Operating an elementary quantum processor with quantum speed-up


D. Esteve

Dautreppe seminar, Grenoble, France

Superconducting circuits based on Josephson junctions are among the most promising solid state candidates for implementing quantum computing algorithms. Although no efficient superconducting quantum processor has yet been operated since the first demonstration in 1999 of quantum coherence in the Cooper pair box circuit, significant progress has been achieved in terms of quantum coherence, readout fidelity, gate operation and circuit complexity. We have developed a high fidelity readout method for the transmon version of the Cooper pair box, and investigated its backaction on the measured qubit.

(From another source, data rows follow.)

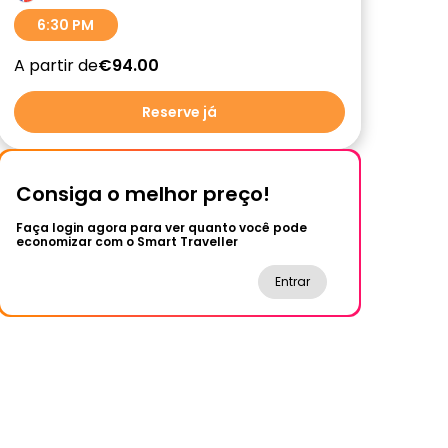
6:30 PM
A partir de
€94.00
Reserve já
Consiga o melhor preço!
Faça login agora para ver quanto você pode
economizar com o Smart Traveller
Entrar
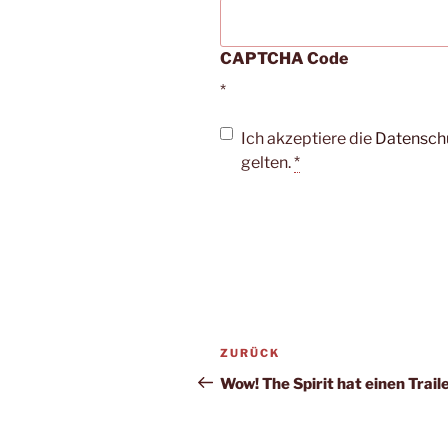
CAPTCHA Code
*
Ich akzeptiere die
Datensch
gelten.
*
Beitragsnavigation
Vorheriger
ZURÜCK
Beitrag
Wow! The Spirit hat einen Trail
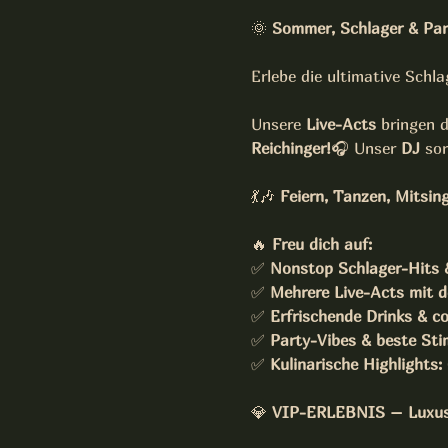
🌞 
Sommer, Schlager & Par
Erlebe die ultimative Schl
Unsere 
Live-Acts
 bringen 
Reichinger!
🎧 Unser 
DJ 
sor
💃🎶 
Feiern, Tanzen, Mitsin
🔥 
Freu dich auf:
✅ 
Nonstop Schlager-Hits 
✅ 
Mehrere Live-Acts mit d
✅ 
Erfrischende Drinks & co
✅ 
Party-Vibes & beste St
✅ 
Kulinarische Highlights:
💎 
VIP-ERLEBNIS – Luxus 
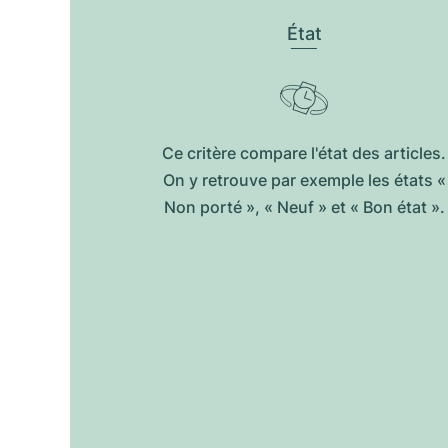
État
Ce critère compare l'état des articles.
On y retrouve par exemple les états «
Non porté », « Neuf » et « Bon état ».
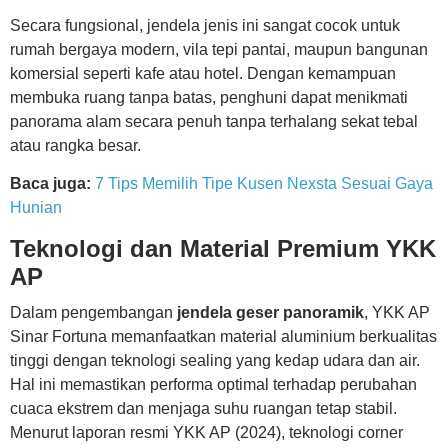
Secara fungsional, jendela jenis ini sangat cocok untuk
rumah bergaya modern, vila tepi pantai, maupun bangunan
komersial seperti kafe atau hotel. Dengan kemampuan
membuka ruang tanpa batas, penghuni dapat menikmati
panorama alam secara penuh tanpa terhalang sekat tebal
atau rangka besar.
Baca juga:
7 Tips Memilih Tipe Kusen Nexsta Sesuai Gaya
Hunian
Teknologi dan Material Premium YKK
AP
Dalam pengembangan
jendela geser panoramik
, YKK AP
Sinar Fortuna memanfaatkan material aluminium berkualitas
tinggi dengan teknologi sealing yang kedap udara dan air.
Hal ini memastikan performa optimal terhadap perubahan
cuaca ekstrem dan menjaga suhu ruangan tetap stabil.
Menurut laporan resmi YKK AP (2024), teknologi corner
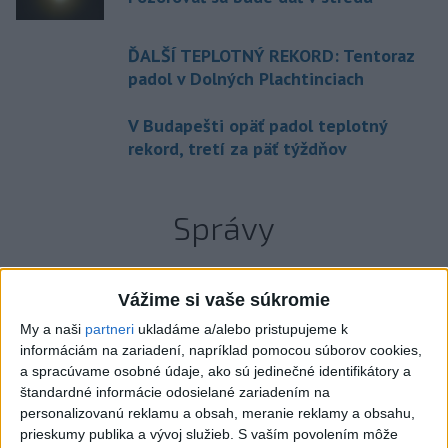
ĎALŠÍ TEPLOTNÝ REKORD: Tentoraz
padol v Dolných Plachtinciach
V Budapešti opäť padol teplotný
rekord, tretí za päť týždňov
Správy
Vážime si vaše súkromie
My a naši
partneri
ukladáme a/alebo pristupujeme k
informáciám na zariadení, napríklad pomocou súborov cookies,
a spracúvame osobné údaje, ako sú jedinečné identifikátory a
štandardné informácie odosielané zariadením na
personalizovanú reklamu a obsah, meranie reklamy a obsahu,
prieskumy publika a vývoj služieb.
S vaším povolením môže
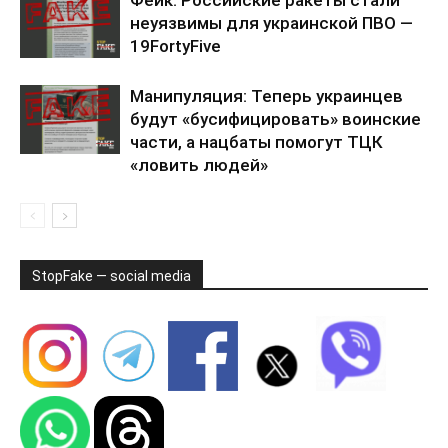
Фейк: Российские ракеты стали
неуязвимы для украинской ПВО —
19FortyFive
Манипуляция: Теперь украинцев
будут «бусифицировать» воинские
части, а нацбаты помогут ТЦК
«ловить людей»
StopFake — social media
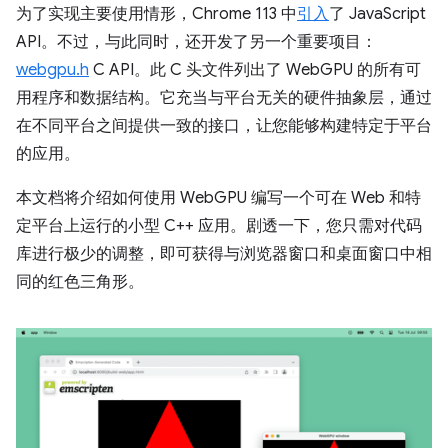
为了实现主要使用情形，Chrome 113 中
引入
了 JavaScript
API。不过，与此同时，还开发了另一个重要项目：
webgpu.h
C API。此 C 头文件列出了 WebGPU 的所有可
用程序和数据结构。它充当与平台无关的硬件抽象层，通过
在不同平台之间提供一致的接口，让您能够构建特定于平台
的应用。
本文档将介绍如何使用 WebGPU 编写一个可在 Web 和特
定平台上运行的小型 C++ 应用。剧透一下，您只需对代码
库进行极少的调整，即可获得与浏览器窗口和桌面窗口中相
同的红色三角形。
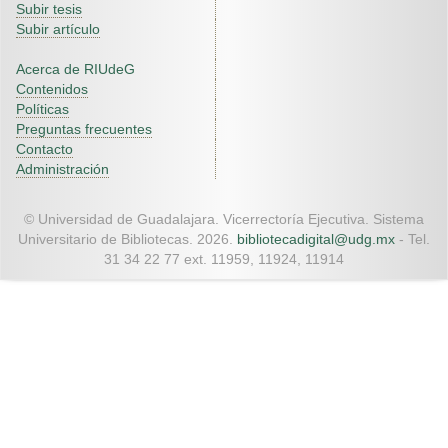
Subir tesis
Subir artículo
Acerca de RIUdeG
Contenidos
Políticas
Preguntas frecuentes
Contacto
Administración
© Universidad de Guadalajara. Vicerrectoría Ejecutiva. Sistema
Universitario de Bibliotecas. 2026.
bibliotecadigital@udg.mx
- Tel.
31 34 22 77 ext. 11959, 11924, 11914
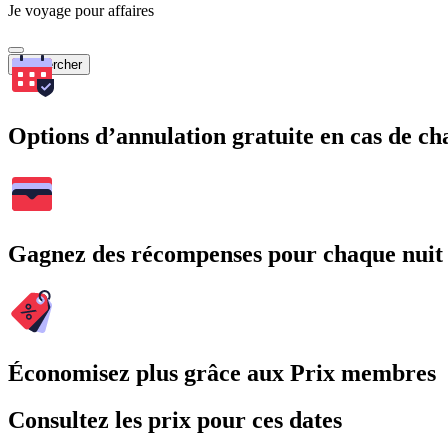
Je voyage pour affaires
Rechercher
Options d’annulation gratuite en cas de 
Gagnez des récompenses pour chaque nuit
Économisez plus grâce aux Prix membres
Consultez les prix pour ces dates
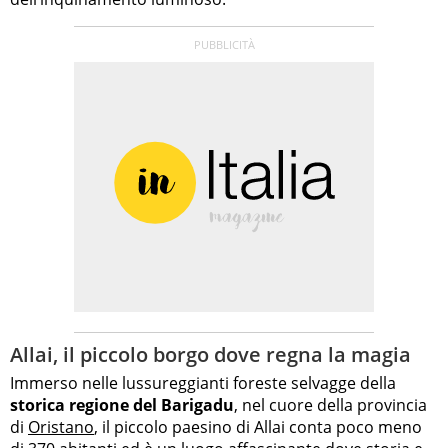
Allai, il piccolo borgo dove regna la magia
Immerso nelle lussureggianti foreste selvagge della
storica regione del Barigadu
, nel cuore della provincia
di
Oristano
, il piccolo paesino di Allai conta poco meno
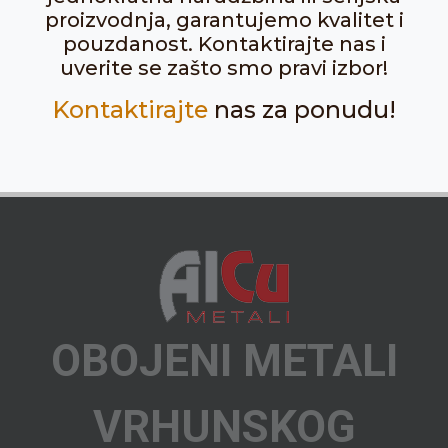
proizvodnja, garantujemo kvalitet i
pouzdanost. Kontaktirajte nas i
uverite se zašto smo pravi izbor!
Kontaktirajte
nas za ponudu!
OBOJENI METALI
VRHUNSKOG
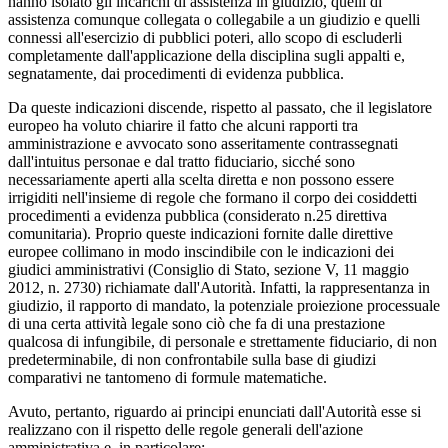
hanno isolato gli incarichi di assistenza in giudizio, quelli di
assistenza comunque collegata o collegabile a un giudizio e quelli
connessi all'esercizio di pubblici poteri, allo scopo di escluderli
completamente dall'applicazione della disciplina sugli appalti e,
segnatamente, dai procedimenti di evidenza pubblica.
Da queste indicazioni discende, rispetto al passato, che il legislatore
europeo ha voluto chiarire il fatto che alcuni rapporti tra
amministrazione e avvocato sono asseritamente contrassegnati
dall'intuitus personae e dal tratto fiduciario, sicché sono
necessariamente aperti alla scelta diretta e non possono essere
irrigiditi nell'insieme di regole che formano il corpo dei cosiddetti
procedimenti a evidenza pubblica (considerato n.25 direttiva
comunitaria). Proprio queste indicazioni fornite dalle direttive
europee collimano in modo inscindibile con le indicazioni dei
giudici amministrativi (Consiglio di Stato, sezione V, 11 maggio
2012, n. 2730) richiamate dall'Autorità. Infatti, la rappresentanza in
giudizio, il rapporto di mandato, la potenziale proiezione processuale
di una certa attività legale sono ciò che fa di una prestazione
qualcosa di infungibile, di personale e strettamente fiduciario, di non
predeterminabile, di non confrontabile sulla base di giudizi
comparativi ne tantomeno di formule matematiche.
Avuto, pertanto, riguardo ai principi enunciati dall'Autorità esse si
realizzano con il rispetto delle regole generali dell'azione
amministrativa e, in particolare:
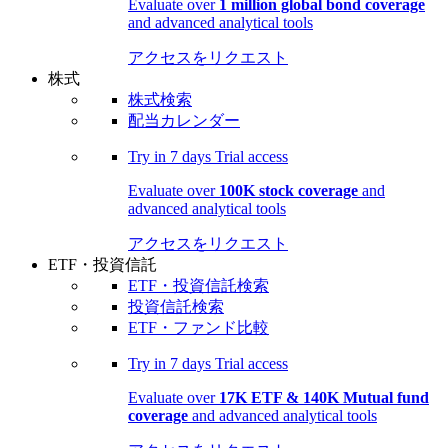
Evaluate over
1 million global bond coverage
and advanced analytical tools
アクセスをリクエスト
株式
株式検索
配当カレンダー
Try in
7 days
Trial access
Evaluate over
100K stock coverage
and
advanced analytical tools
アクセスをリクエスト
ETF・投資信託
ETF・投資信託検索
投資信託検索
ETF・ファンド比較
Try in
7 days
Trial access
Evaluate over
17K ETF & 140K Mutual fund
coverage
and advanced analytical tools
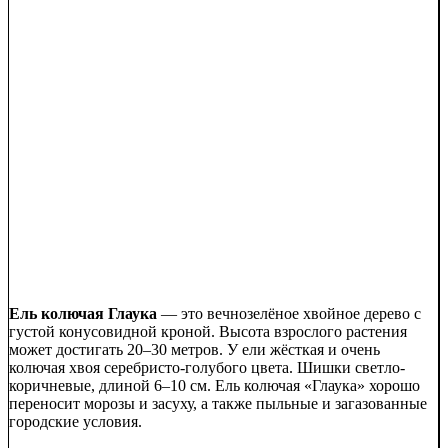
Ель колючая Глаука
— это вечнозелёное хвойное дерево с
густой конусовидной кроной. Высота взрослого растения
может достигать 20–30 метров. У ели жёсткая и очень
колючая хвоя серебристо-голубого цвета. Шишки светло-
коричневые, длиной 6–10 см. Ель колючая «Глаука» хорошо
переносит морозы и засуху, а также пыльные и загазованные
городские условия.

We have recently fabricated and operated a two qubit quantum processor fitted with a universal quantum gate Iswap coupling the qubits, and with independent single shot readout of each one. Entangled Bell-like states were produced and characterized by state tomography and by entanglement witnesses. The violation of Bell inequality was demonstrated, but without closing the so-called detection loophole. The fidelity of the Iswap gate was determined by performing its process tomography, and by comparing it to the ideal operation. The quantum search Grover’s algorithm for finding one object out of four was implemented with a success probability of about 55% in a single algorithm step. The perspectives offered by superconducting qubits will be discussed.